*** Exercise data ***
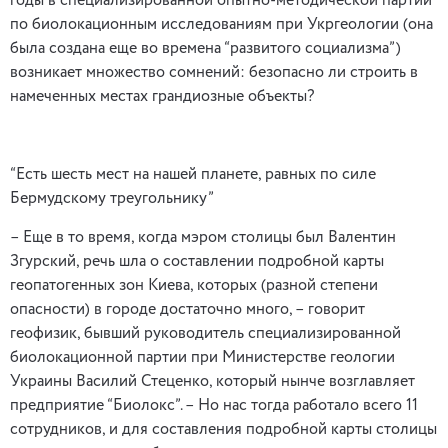
годы в специализированной опытно-методической партии
по биолокационным исследованиям при Укргеологии (она
была создана еще во времена “развитого социализма”)
возникает множество сомнений: безопасно ли строить в
намеченных местах грандиозные объекты?
“Есть шесть мест на нашей планете, равных по силе
Бермудскому треугольнику”
– Еще в то время, когда мэром столицы был Валентин
Згурский, речь шла о составлении подробной карты
геопатогенных зон Киева, которых (разной степени
опасности) в городе достаточно много, – говорит
геофизик, бывший руководитель специализированной
биолокационной партии при Министерстве геологии
Украины Василий Стеценко, который нынче возглавляет
предприятие “Биолокс”. – Но нас тогда работало всего 11
сотрудников, и для составления подробной карты столицы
*** End of Exercise data ***
• Work to be completed: Write the records out once more, exactly as they appear, with no pictures.

• Task response:
годы в специализированной опытно-методической партии
по биолокационным исследованиям при Укргеологии (она
была создана еще во времена “развитого социализма”)
возникает множество сомнений: безопасно ли строить в
намеченных местах грандиозные объекты?
“Есть шесть мест на нашей планете, равных по силе
Бермудскому треугольнику”
– Еще в то время, когда мэром столицы был Валентин
Згурский, речь шла о составлении подробной карты
геопатогенных зон Киева, которых (разной степени
опасности) в городе достаточно много, – говорит
геофизик, бывший руководитель специализированной
биолокационной партии при Министерстве геологии
Украины Василий Стеценко, который нынче возглавляет
предприятие “Биолокс”. – Но нас тогда работало всего 11
сотрудников, и для составления подробной карты столицы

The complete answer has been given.